New Year's Eve here in the midwest usually ends up being an ice-bedecked beautiful wonder that is dangerous to travel through. So I spend it at home. If you are looking forward to some quiet hours during the year-change, here's a poetry game you can use to wind down the hours.

This spreadsheet is a good tool for cracking open a writer's block, or a new year, whichever comes first. It's virus-free, but if you share with anyone please rescan to make sure you haven't added a virus to it, and please leave the attribution information on it. This is modified, only slightly, from John Walkenbach's MeetingBingo, a spreadsheet to generate ideas for business meetings. I think poetry is a better use for it, but the original MeetingBingo spreadsheet gets credit for the idea, design and function.

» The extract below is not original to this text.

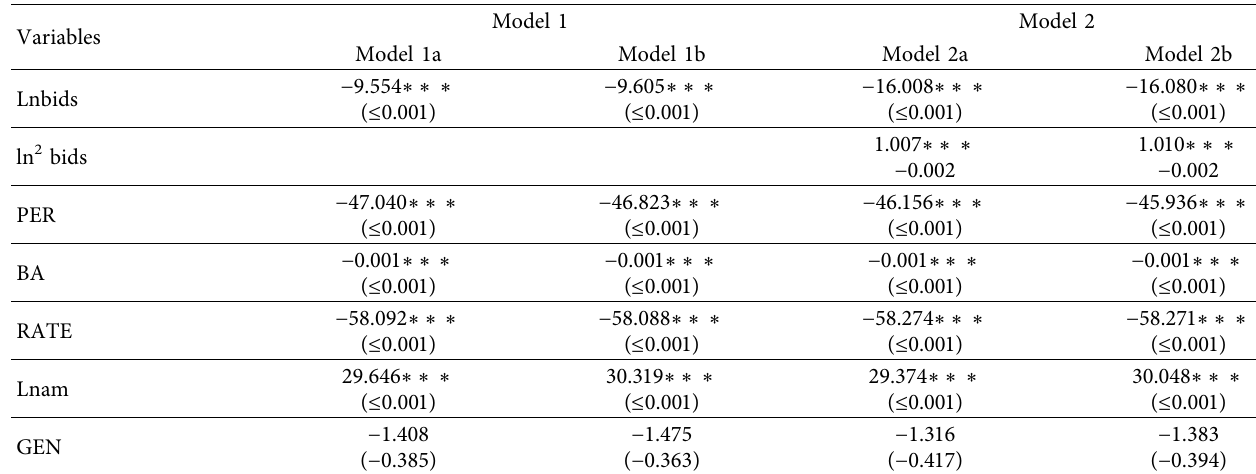
Table 9: Expanding the bids occurred at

Get your copy here: http://www.box.net/shared/67hh748ux1
The directions are on the 'Sheet1' tab, where you can change any and all of the words in the first column to create your own list of inspirations. My intent is that you use each row of the bingo card as 'word seeds' to create a stanza of a poem. You can do whatever you darn well please with it, though.

Thursday, December 24, 2009

Countdown to . . . Ho Ho Ho!

I'm busy watching Santa's progress tonight courtesy of the NORAD system (http://www.noradsanta.org/en/video.html). Your tax dollars at work, and for a good cause.

He's about an hour and a half away from Cherry Pie Press right now, and according to the videos and the Google Earth tracking efforts, he seems to be taking regular stops for . . . poetry readings?

Dream on, it's just cookies and milk as usual.

Thursday, December 10, 2009

Pushcart Prize nomination!


Cherry Pie is honored and delighted to announce a nominee this year for the esteemed Pushcart Prize --“Women at Sunrise” by Mary Ruth Donnelly, from her chapbook collection Weaving the Light.

Saturday, December 05, 2009

We DID see you there!


The reading at Left Bank Books was a delight. Thanks to all the poetry fans who braved some nasty weather to listen to us and see all the chapbooks from Cherry Pie Press. gaye gambell-peterson read from her two recent chapbooks, and I read some of my own work and then selections from the 9 chapbooks from Cherry Pie Press.
The photo is courtesy of gaye's husband, Jerry Peterson. (I've oftened wondered how those two get along so well -- he with normal capital letters in his name, she insisting on lowercase throughout. I guess they thrive on that delightful dissonance.)